Task requirements -
For each line below that includes the word "middle", make a copy.

Provided entries -
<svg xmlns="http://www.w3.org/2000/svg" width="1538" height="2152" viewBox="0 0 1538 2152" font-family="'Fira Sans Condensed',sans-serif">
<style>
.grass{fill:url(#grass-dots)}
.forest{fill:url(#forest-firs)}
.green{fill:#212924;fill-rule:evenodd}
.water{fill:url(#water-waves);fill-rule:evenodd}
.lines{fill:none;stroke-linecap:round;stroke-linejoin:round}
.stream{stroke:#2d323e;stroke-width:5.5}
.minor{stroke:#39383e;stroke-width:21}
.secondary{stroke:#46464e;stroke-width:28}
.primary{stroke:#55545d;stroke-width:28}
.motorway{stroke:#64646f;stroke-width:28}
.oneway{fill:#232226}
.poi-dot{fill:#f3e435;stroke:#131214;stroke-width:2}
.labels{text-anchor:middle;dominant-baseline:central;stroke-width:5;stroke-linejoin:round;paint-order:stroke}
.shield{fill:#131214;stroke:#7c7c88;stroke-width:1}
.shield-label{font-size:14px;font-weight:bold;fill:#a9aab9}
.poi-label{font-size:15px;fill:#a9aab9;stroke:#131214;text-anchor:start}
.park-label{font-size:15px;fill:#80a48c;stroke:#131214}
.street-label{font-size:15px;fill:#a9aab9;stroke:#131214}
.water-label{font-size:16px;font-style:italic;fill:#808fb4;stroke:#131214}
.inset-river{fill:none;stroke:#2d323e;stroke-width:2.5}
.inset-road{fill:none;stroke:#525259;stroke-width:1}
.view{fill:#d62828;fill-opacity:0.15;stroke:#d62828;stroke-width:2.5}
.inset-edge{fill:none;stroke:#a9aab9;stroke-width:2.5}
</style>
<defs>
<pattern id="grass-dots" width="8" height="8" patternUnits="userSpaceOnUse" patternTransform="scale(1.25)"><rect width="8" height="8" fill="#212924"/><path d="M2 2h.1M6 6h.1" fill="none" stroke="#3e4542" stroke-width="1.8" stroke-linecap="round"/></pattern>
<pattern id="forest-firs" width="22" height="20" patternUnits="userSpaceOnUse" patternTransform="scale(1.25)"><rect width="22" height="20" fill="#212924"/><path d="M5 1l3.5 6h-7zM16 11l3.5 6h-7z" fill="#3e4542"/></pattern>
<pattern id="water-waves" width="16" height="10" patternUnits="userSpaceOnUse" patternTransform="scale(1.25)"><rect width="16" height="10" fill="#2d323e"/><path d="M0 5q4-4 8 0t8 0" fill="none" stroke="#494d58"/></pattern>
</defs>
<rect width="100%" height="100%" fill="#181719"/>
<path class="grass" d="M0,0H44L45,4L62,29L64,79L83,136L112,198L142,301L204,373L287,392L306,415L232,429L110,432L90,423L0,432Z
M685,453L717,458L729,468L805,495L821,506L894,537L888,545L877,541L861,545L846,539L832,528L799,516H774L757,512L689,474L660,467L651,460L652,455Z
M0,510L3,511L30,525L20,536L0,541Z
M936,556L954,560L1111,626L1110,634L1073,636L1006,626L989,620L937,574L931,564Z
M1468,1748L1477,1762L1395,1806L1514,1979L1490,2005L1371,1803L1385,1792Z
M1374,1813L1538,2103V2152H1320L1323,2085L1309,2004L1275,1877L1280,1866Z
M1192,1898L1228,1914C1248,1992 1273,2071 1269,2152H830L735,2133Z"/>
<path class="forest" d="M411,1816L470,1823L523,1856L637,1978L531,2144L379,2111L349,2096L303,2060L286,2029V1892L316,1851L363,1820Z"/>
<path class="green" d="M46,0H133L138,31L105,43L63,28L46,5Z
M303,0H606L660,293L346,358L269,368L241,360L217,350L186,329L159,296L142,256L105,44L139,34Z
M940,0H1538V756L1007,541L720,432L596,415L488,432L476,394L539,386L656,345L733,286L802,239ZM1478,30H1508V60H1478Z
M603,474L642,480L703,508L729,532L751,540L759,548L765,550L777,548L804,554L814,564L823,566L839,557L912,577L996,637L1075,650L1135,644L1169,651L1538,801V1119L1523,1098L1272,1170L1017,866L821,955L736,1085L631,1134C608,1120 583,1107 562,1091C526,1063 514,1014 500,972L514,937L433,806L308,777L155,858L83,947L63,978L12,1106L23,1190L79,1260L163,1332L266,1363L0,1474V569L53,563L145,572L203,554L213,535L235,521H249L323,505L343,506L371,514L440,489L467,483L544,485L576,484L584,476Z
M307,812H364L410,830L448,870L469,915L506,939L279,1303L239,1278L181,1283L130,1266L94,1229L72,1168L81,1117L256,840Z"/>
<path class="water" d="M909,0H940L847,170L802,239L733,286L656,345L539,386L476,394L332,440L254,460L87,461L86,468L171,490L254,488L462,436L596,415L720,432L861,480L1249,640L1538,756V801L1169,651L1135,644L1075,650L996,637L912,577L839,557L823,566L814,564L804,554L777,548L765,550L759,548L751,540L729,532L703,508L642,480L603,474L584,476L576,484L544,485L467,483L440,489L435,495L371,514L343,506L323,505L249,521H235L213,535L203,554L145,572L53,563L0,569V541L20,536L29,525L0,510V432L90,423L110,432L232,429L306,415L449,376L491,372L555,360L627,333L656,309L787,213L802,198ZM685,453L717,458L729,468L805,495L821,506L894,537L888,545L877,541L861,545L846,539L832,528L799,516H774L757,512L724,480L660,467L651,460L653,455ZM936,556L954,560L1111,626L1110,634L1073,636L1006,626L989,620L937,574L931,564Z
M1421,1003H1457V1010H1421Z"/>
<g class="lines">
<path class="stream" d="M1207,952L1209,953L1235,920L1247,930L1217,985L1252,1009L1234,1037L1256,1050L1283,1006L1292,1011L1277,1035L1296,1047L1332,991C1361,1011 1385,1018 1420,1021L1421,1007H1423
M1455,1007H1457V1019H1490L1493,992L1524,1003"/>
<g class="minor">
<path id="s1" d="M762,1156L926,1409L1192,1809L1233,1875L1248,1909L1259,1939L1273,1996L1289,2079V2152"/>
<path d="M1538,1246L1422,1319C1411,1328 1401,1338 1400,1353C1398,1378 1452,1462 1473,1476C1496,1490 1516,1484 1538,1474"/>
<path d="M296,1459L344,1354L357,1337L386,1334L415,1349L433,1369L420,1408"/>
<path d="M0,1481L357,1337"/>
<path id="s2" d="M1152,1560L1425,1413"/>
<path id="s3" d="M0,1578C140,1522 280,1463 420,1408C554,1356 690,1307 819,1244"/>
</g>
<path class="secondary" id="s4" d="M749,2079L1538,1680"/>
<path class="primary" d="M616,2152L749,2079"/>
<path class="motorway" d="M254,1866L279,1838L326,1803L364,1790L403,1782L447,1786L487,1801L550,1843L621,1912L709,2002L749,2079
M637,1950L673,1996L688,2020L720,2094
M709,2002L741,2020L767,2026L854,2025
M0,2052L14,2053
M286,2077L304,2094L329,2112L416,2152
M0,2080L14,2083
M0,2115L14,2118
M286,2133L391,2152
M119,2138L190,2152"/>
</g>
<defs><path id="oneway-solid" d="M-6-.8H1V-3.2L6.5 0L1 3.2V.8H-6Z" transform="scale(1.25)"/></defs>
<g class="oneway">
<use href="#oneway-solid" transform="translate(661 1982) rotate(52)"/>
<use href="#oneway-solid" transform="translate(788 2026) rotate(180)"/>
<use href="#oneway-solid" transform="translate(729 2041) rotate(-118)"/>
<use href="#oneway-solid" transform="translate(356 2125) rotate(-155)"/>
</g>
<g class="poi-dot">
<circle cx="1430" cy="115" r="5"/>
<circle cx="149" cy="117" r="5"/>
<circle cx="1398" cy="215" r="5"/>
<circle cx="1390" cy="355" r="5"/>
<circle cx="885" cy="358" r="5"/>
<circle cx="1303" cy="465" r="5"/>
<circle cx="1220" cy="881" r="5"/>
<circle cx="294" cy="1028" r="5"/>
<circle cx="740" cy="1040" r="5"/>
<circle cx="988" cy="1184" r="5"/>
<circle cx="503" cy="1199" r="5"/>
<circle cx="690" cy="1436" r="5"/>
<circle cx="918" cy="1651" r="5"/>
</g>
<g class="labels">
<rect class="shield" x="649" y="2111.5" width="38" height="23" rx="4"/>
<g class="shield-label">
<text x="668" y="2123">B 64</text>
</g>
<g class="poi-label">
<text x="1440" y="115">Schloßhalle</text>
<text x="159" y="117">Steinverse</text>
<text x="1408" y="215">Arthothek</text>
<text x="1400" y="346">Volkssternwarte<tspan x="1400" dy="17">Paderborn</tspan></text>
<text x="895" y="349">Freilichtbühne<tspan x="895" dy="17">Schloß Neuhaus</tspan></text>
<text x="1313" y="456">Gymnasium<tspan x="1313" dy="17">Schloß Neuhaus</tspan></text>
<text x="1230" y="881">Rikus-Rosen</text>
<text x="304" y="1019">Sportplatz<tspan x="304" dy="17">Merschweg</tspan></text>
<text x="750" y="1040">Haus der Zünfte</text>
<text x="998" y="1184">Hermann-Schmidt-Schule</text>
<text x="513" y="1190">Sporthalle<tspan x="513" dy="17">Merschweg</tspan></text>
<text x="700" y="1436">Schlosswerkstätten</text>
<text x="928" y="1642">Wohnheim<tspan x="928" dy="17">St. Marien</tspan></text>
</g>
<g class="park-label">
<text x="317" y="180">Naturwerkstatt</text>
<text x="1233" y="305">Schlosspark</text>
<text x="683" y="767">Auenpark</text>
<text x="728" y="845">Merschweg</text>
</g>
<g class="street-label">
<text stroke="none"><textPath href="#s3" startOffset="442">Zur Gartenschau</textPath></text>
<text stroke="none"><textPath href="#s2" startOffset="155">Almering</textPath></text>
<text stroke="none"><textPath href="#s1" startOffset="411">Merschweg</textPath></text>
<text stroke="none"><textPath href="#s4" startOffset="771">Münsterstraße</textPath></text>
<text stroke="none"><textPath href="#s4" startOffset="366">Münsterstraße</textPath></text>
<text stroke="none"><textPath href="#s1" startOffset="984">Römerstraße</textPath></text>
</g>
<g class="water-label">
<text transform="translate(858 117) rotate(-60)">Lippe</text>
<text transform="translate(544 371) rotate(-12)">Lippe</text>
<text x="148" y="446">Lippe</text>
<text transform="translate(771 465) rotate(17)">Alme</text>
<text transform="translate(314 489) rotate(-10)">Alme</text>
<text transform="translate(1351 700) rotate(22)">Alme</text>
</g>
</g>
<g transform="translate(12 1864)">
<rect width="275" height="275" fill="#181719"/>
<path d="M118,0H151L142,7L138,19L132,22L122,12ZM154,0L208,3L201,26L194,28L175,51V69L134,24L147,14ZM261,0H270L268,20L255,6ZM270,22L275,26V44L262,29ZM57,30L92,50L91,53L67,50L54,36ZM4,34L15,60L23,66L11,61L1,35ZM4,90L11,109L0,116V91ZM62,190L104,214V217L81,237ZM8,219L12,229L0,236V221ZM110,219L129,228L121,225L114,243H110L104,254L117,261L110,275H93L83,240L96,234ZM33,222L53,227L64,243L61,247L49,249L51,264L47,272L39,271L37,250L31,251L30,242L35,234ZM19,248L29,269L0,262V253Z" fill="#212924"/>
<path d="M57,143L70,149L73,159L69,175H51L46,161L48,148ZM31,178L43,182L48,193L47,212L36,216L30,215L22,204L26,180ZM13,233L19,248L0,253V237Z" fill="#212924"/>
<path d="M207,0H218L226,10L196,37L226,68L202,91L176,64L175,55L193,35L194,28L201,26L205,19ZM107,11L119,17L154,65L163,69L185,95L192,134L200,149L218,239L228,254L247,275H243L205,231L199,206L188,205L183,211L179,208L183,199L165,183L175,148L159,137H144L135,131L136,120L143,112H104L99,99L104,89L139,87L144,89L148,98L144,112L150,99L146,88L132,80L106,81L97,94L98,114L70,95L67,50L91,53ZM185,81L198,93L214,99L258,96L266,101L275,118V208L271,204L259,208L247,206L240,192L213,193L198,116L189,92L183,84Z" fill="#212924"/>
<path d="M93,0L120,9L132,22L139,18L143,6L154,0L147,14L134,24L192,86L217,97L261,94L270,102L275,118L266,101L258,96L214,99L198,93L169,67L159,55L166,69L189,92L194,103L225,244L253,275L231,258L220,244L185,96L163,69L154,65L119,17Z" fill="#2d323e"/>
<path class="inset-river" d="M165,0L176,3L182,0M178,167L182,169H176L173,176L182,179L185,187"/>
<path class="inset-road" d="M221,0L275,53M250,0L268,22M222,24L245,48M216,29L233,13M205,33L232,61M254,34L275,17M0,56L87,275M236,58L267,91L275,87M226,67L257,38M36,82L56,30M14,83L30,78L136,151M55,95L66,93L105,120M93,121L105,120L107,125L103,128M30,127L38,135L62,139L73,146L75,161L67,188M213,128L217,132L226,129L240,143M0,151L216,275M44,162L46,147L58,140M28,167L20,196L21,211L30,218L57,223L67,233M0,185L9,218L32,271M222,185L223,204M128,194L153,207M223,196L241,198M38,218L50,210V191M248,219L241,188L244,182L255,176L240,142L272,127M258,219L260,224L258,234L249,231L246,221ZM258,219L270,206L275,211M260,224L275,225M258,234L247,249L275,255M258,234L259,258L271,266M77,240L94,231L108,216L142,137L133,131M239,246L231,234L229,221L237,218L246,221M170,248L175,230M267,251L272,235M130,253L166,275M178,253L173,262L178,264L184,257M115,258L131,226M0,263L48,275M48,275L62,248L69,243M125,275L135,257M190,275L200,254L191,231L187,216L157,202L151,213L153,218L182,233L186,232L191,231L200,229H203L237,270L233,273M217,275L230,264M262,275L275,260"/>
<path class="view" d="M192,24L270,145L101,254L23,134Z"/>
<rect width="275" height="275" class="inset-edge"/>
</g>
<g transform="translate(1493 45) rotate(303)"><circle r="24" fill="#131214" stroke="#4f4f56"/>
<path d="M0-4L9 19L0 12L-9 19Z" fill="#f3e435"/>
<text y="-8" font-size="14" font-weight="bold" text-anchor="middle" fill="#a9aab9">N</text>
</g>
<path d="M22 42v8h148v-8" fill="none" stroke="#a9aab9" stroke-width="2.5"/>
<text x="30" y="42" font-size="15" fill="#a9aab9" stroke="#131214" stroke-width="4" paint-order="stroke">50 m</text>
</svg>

Reply -
.labels{text-anchor:middle;dominant-baseline:central;stroke-width:5;stroke-linejoin:round;paint-order:stroke}
<text y="-8" font-size="14" font-weight="bold" text-anchor="middle" fill="#a9aab9">N</text>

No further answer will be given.